A comparative test of leading image generation models reveals Midjourney 6.1 and Flux Pro 1.1 as top choices for professionals, while Ideogram 2.0 excels in text rendering.

Joel Miller

Joel Miller

3 min read

As this week’s Adobe MAX conference wraps up, it’s been a busy time for AI in content generation. MAX 2024 was centred around AI. The event’s headline announcement was copyright-safe Firefly Video, a model integrated into Premiere Pro for creating and manipulating video content from text prompts. This AI focus extended across the Creative Cloud suite, with Photoshop gaining a new Generative Workspace and Illustrator benefiting from enhanced AI-powered Image Trace features. Adobe also unveiled Gen Studio, an AI-driven application to streamline workflows between creative and marketing teams.

Google made headlines by rolling out Imagen 3 to all Gemini users, offering free AI image generation with improved quality, albeit with limitations on generating images of people. This was on the back of Black Forest Labs releasing Flux 1.1 Pro last week, claiming it’s six times faster than its predecessor while enhancing image quality and prompt compliance. The model outperformed competitors like Ideogram 2 and Midjourney 6.1 in benchmark tests, particularly in prompt adherence and coherence, and currently tops the Artificial Analysis leaderboard.

We decided to put these new tools to the test, alongside other leading models, using a particularly challenging Claude-crafted prompt. As their ability to follow more nuanced instruction increases, we wanted to see how far this could go. You can draw your own conclusions, but much like their text-based cousins, the models have strengths and weaknesses. The prompt:

Create a photorealistic futuristic cityscape at sunset, viewed from a slight elevation. Blend art deco and bio-organic architecture, featuring a central DNA helix-shaped skyscraper labeled “HELIX TOWER”. Include flying cars, a transparent maglev train tube, vertical gardens, and a park with bioluminescent plants. Show a diverse crowd on a sky bridge, AI robots assisting humans, and delivery drones. Incorporate renewable energy sources, an anti-gravity waterfall, and a localized rain shower. Add a street vendor with a “Galactic Flavors” sign in Hindi script selling alien fruits, a holographic “ZeroG Yoga” ad displaying an impossible pose, and a pet walking service with both robotic and organic pets. Emphasize warm sunset lighting, reflections, and neon signs.

The results:

In summary:

  • Midjourney 6.1 can be trusted to generate a hyper-realistic and cinematic aesthetic. While it struggles with fine-grained prompting and text, its output is generally the most impactful and can be further tuned with its advanced styling tools. Best for professionals.
  • Flux Pro 1.1 is also a good choice for professionals, particularly for creating highly realistic-looking images that still reflect subtle details. In this case, the model was able to include many of the more complex elements.
  • Ideogram 2.0 wins hands down on text. If you need words in your image, it’s the best option every time, and its aesthetic capabilities are improving.
  • OpenAI DALL-E 3 (ChatGPT) is showing its age.
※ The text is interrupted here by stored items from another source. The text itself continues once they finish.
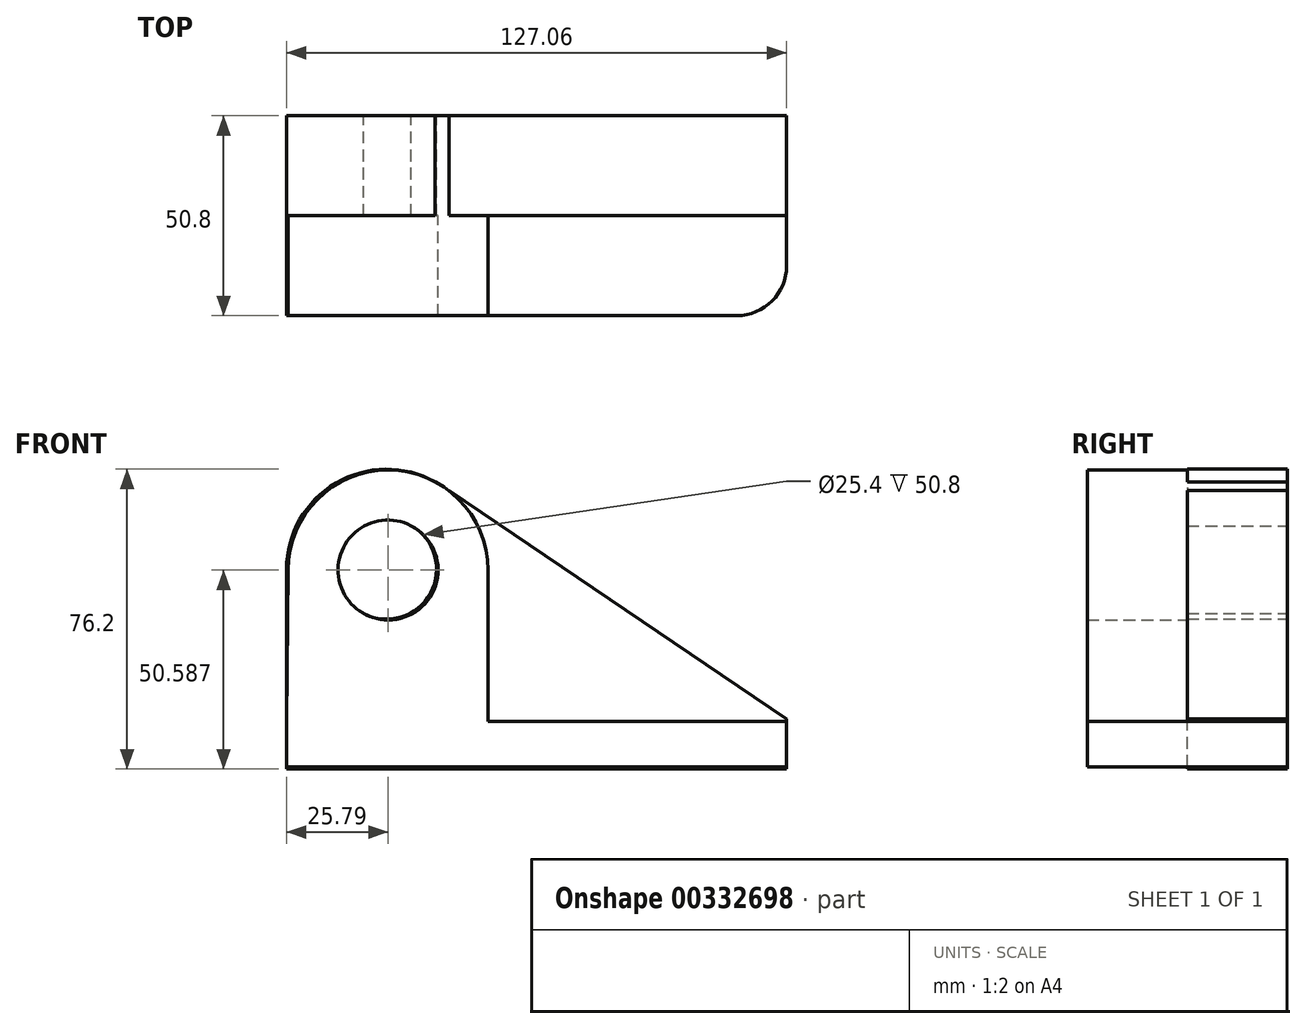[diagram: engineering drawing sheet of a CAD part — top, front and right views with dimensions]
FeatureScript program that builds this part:
annotation { "Feature Type Name" : "Feature", "Feature Type Description" : "" }
export const myFeature = defineFeature(function(context is Context, id is Id, definition is map)
    precondition{}
    {
        {
            var Q0;
            Q0=qCreatedBy(makeId("Front.planeOp"),FACE);
            var sketch = newSketch(context, id + "F0", { "sketchPlane" : qUnion([Q0])});
            skCircle(sketch, "E0", {"center": v(-38.36, 32.97) * mm, "radius": 12.7 * mm});
            skArc(sketch, "E1", {"start": v(-24.12, 54) * mm, "mid": v(-50.27, 55.4) * mm, "end": v(-63.76, 32.97) * mm});
            skLineSegment(sketch, "E2", {"start": v(-63.76, 32.97) * mm, "end": v(-63.76, -17.83) * mm});
            skLineSegment(sketch, "E3", {"start": v(-63.76, -17.83) * mm, "end": v(63.24, -17.83) * mm});
            skLineSegment(sketch, "E4", {"start": v(63.24, -17.83) * mm, "end": v(63.24, -5.13) * mm});
            skLineSegment(sketch, "E5", {"start": v(63.24, -5.13) * mm, "end": v(-24.12, 54) * mm});
            skSolve(sketch);
        }
        {
            var Q0;
            Q0 = qSketchRegion(id + "F0", true);
            extrude(context, id + "F1", {"entities" : qUnion([Q0]), "depth" : 25.4 * mm});
        }
        {
            var Q0;
            Q0=qCreatedBy(makeId("Front.planeOp"),FACE);
            var sketch = newSketch(context, id + "F2", { "sketchPlane" : qUnion([Q0])});
            skCircle(sketch, "E6", {"center": v(-37.97, 32.76) * mm, "radius": 12.7 * mm});
            skArc(sketch, "E7", {"start": v(-12.57, 32.76) * mm, "mid": v(-37.97, 58.16) * mm, "end": v(-63.37, 32.76) * mm});
            skLineSegment(sketch, "E8.bottom", {"start": v(63.3, -5.74) * mm, "end": v(-12.57, -5.74) * mm});
            skLineSegment(sketch, "E8.top", {"start": v(63.3, -17.23) * mm, "end": v(-63.7, -17.23) * mm});
            skLineSegment(sketch, "E8.left", {"start": v(63.3, -5.74) * mm, "end": v(63.3, -17.23) * mm});
            skLineSegment(sketch, "E8.right", {"start": v(-63.7, -5.74) * mm, "end": v(-63.7, -17.23) * mm});
            skLineSegment(sketch, "E9", {"start": v(-12.57, 32.76) * mm, "end": v(-12.57, -5.74) * mm});
            skLineSegment(sketch, "E10", {"start": v(-63.37, 32.76) * mm, "end": v(-63.7, -5.74) * mm});
            skSolve(sketch);
        }
        {
            var Q0;
            Q0=makeQuery(id+"F2.imprint","IMPRINT",FACE,{"disambiguationData":[TD([[makeQuery(id+"F2.imprint","IMPRINT",EDGE,{"derivedFrom":sQuery(id+"F2.wireOp",EDGE,"E6")}),-1.0]])]});
            extrude(context, id + "F3", {"entities" : qUnion([Q0]), "operationType" : NewBodyOperationType.ADD, "depth" : 50.8 * mm});
        }
        {
            var Q0;
            Q0=makeQuery(id+"F3.opExtrude","CAP_EDGE",EDGE,{"disambiguationData":[OSD([sQuery(id+"F2.wireOp",EDGE,"E8.left")])],"isStart":false});
            fillet(context, id + "F4", {"entities" : qUnion([Q0]), "radius" : 12.7 * mm, "tangentPropagation" : true, "allowEdgeOverflow" : false});
        }
    });
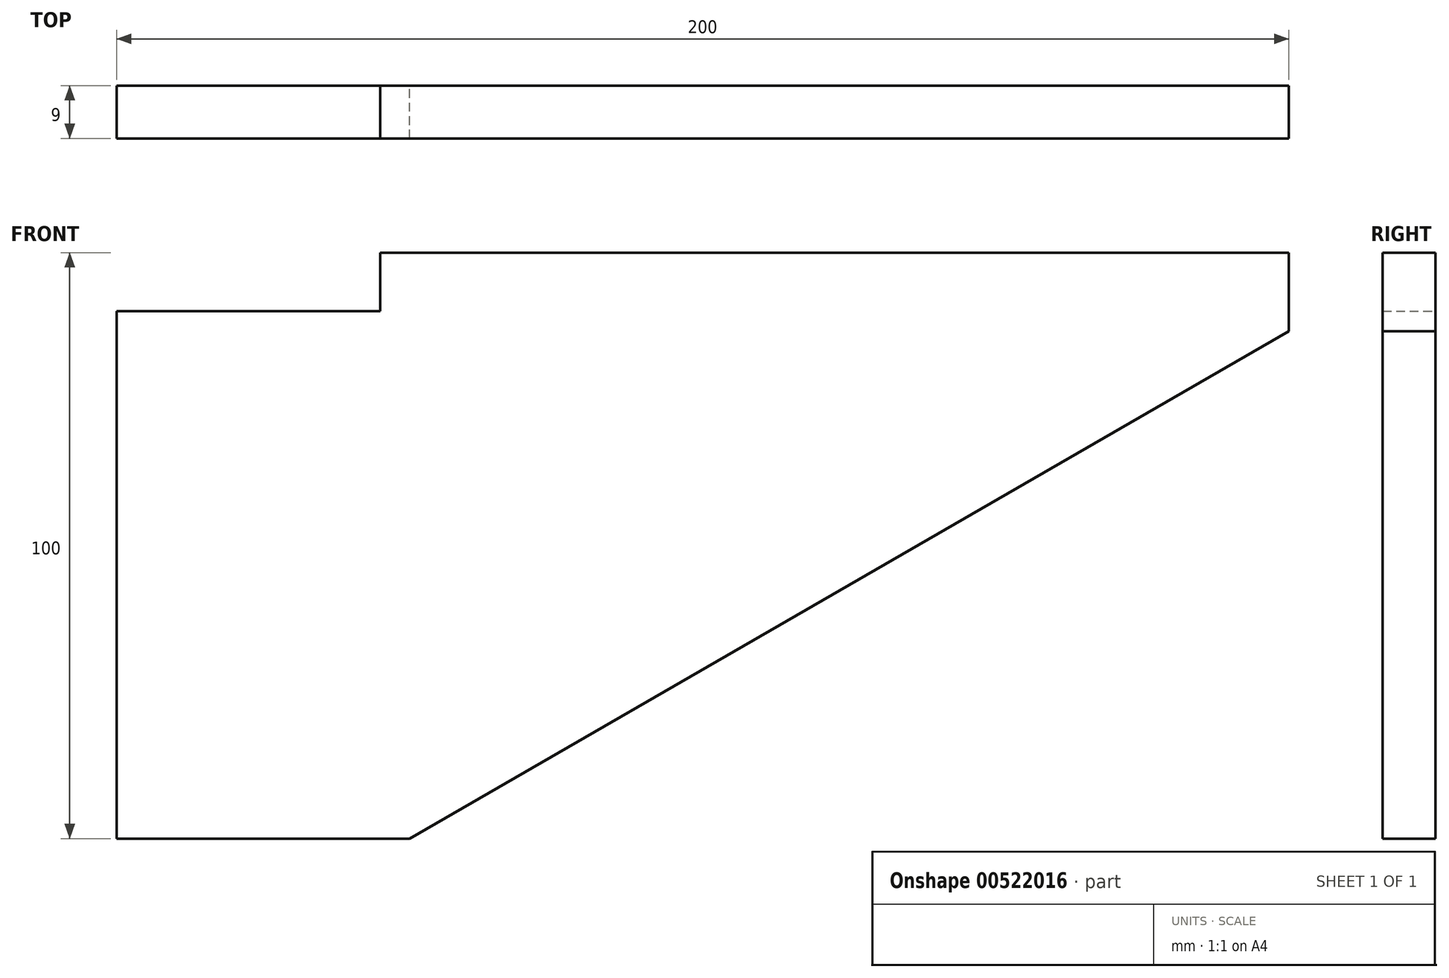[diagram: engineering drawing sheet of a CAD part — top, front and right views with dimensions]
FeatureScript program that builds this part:
annotation { "Feature Type Name" : "Feature", "Feature Type Description" : "" }
export const myFeature = defineFeature(function(context is Context, id is Id, definition is map)
    precondition{}
    {
        {
            var Q0;
            Q0=qCreatedBy(makeId("Front.planeOp"),FACE);
            var sketch = newSketch(context, id + "F0", { "sketchPlane" : qUnion([Q0])});
            skLineSegment(sketch, "E0", {"start": v(0, 0) * mm, "end": v(50, 0) * mm});
            skLineSegment(sketch, "E1", {"start": v(50, 0) * mm, "end": v(200, 86.6) * mm});
            skLineSegment(sketch, "E2", {"start": v(200, 86.6) * mm, "end": v(200, 100) * mm});
            skLineSegment(sketch, "E3", {"start": v(200, 100) * mm, "end": v(45, 100) * mm});
            skLineSegment(sketch, "E4", {"start": v(45, 100) * mm, "end": v(45, 90) * mm});
            skLineSegment(sketch, "E5", {"start": v(45, 90) * mm, "end": v(0, 90) * mm});
            skLineSegment(sketch, "E6", {"start": v(0, 90) * mm, "end": v(0, 0) * mm});
            skSolve(sketch);
        }
        {
            var Q0;
            Q0=makeQuery(id+"F0.imprint","IMPRINT",FACE,{"disambiguationData":[TD([[makeQuery(id+"F0.imprint","IMPRINT",EDGE,{"derivedFrom":sQuery(id+"F0.wireOp",EDGE,"E0")}),1.0]])]});
            extrude(context, id + "F1", {"entities" : qUnion([Q0]), "depth" : 9 * mm, "offsetDistance" : 25 * mm});
        }
    });
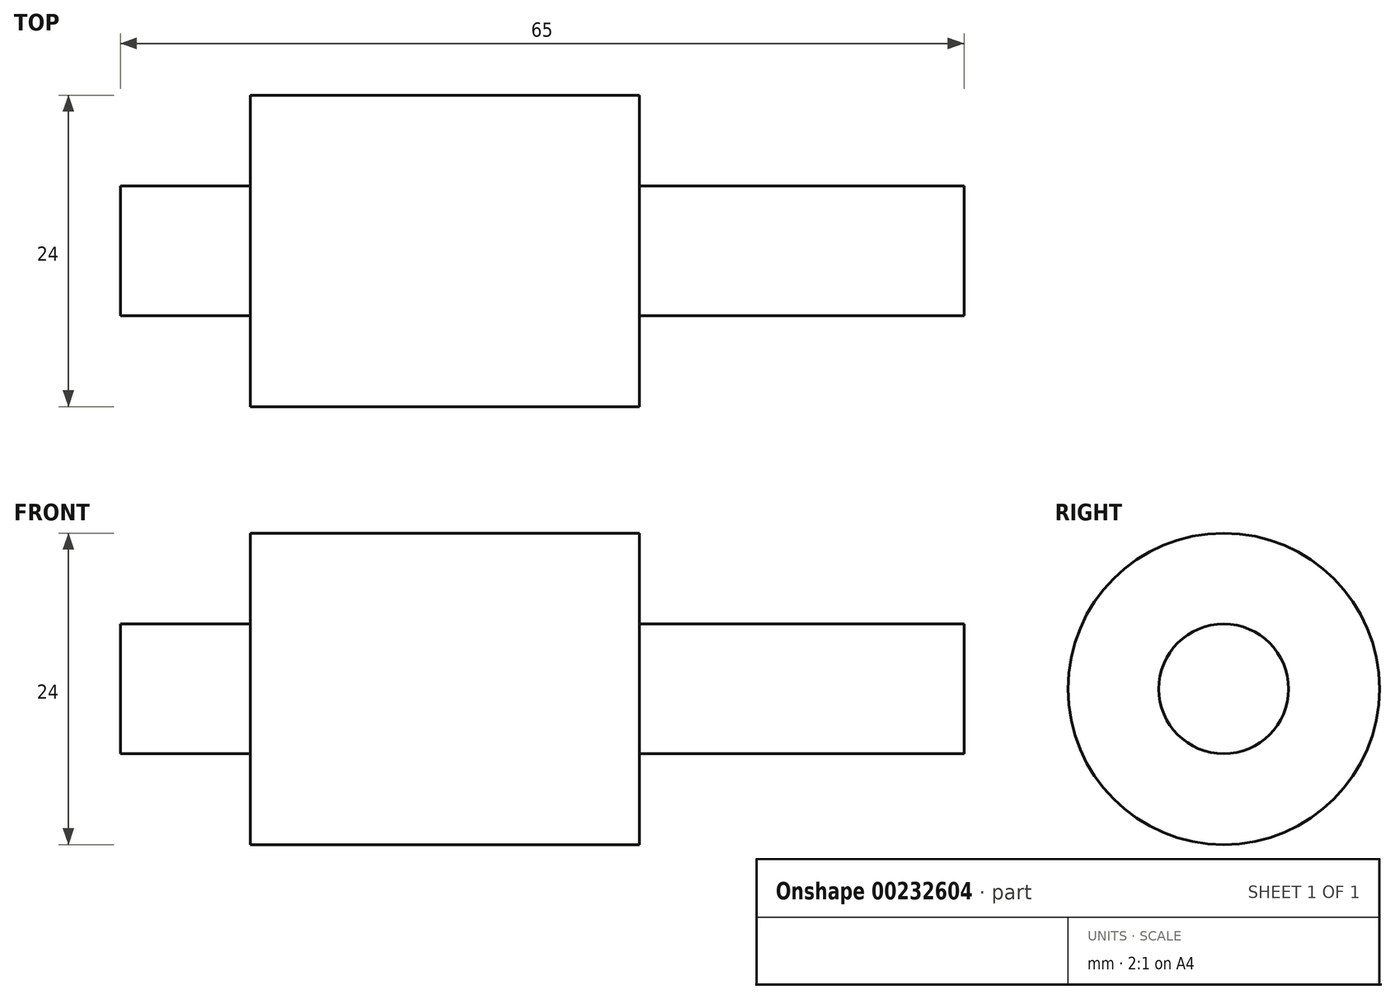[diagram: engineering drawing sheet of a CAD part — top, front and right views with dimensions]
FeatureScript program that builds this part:
annotation { "Feature Type Name" : "Feature", "Feature Type Description" : "" }
export const myFeature = defineFeature(function(context is Context, id is Id, definition is map)
    precondition{}
    {
        {
            var Q0;
            Q0=qCreatedBy(makeId("Front.planeOp"),FACE);
            var sketch = newSketch(context, id + "F0", { "sketchPlane" : qUnion([Q0])});
            skLineSegment(sketch, "E0", {"start": v(0, 0) * mm, "end": v(0, 5) * mm});
            skLineSegment(sketch, "E1", {"start": v(0, 5) * mm, "end": v(10, 5) * mm});
            skLineSegment(sketch, "E2", {"start": v(10, 5) * mm, "end": v(10, 12) * mm});
            skLineSegment(sketch, "E3", {"start": v(10, 12) * mm, "end": v(40, 12) * mm});
            skLineSegment(sketch, "E4", {"start": v(40, 12) * mm, "end": v(40, 5) * mm});
            skLineSegment(sketch, "E5", {"start": v(40, 5) * mm, "end": v(65, 5) * mm});
            skLineSegment(sketch, "E6", {"start": v(65, 5) * mm, "end": v(65, 0) * mm});
            skLineSegment(sketch, "E7", {"start": v(65, 0) * mm, "end": v(0, 0) * mm});
            skSolve(sketch);
        }
        {
            var Q0;
            Q0 = qSketchRegion(id + "F0", true);
            var Q1;
            Q1=sQuery(id+"F0.wireOp",EDGE,"E7");
            revolve(context, id + "F1", {"entities" : qUnion([Q0]), "axis" : qUnion([Q1]), "revolveType" : RevolveType.FULL});
        }
    });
It is purposefully tuned to create somewhat cartoonish images, and while it was able to follow some of the detail, the composition was simplistic.
  • Adobe Firefly 3 in image generation form has been out for a while. The results in this test demonstrated a very realistic output, but it wasn’t able to respond to the detail in the prompt.
  • Google’s Imagen 3 (Gemini) seemed to bear out the claims made by Google on its ability to reflect the prompt detail, but the aesthetics and composition may be a matter of taste.

Takeaways: Midjourney retains its position as the best all-round model; we can’t wait for Midjourney 7, which is expected to be launched in the coming weeks. Flux 1.1 is a strong option, is unrestricted by content guidelines, and with some manipulation could challenge it. For an end-to-end professional workflow, it seems like Adobe is as strong as ever, but they’ll need to keep innovating as more of the creativity and manipulation are absorbed into these expanding models.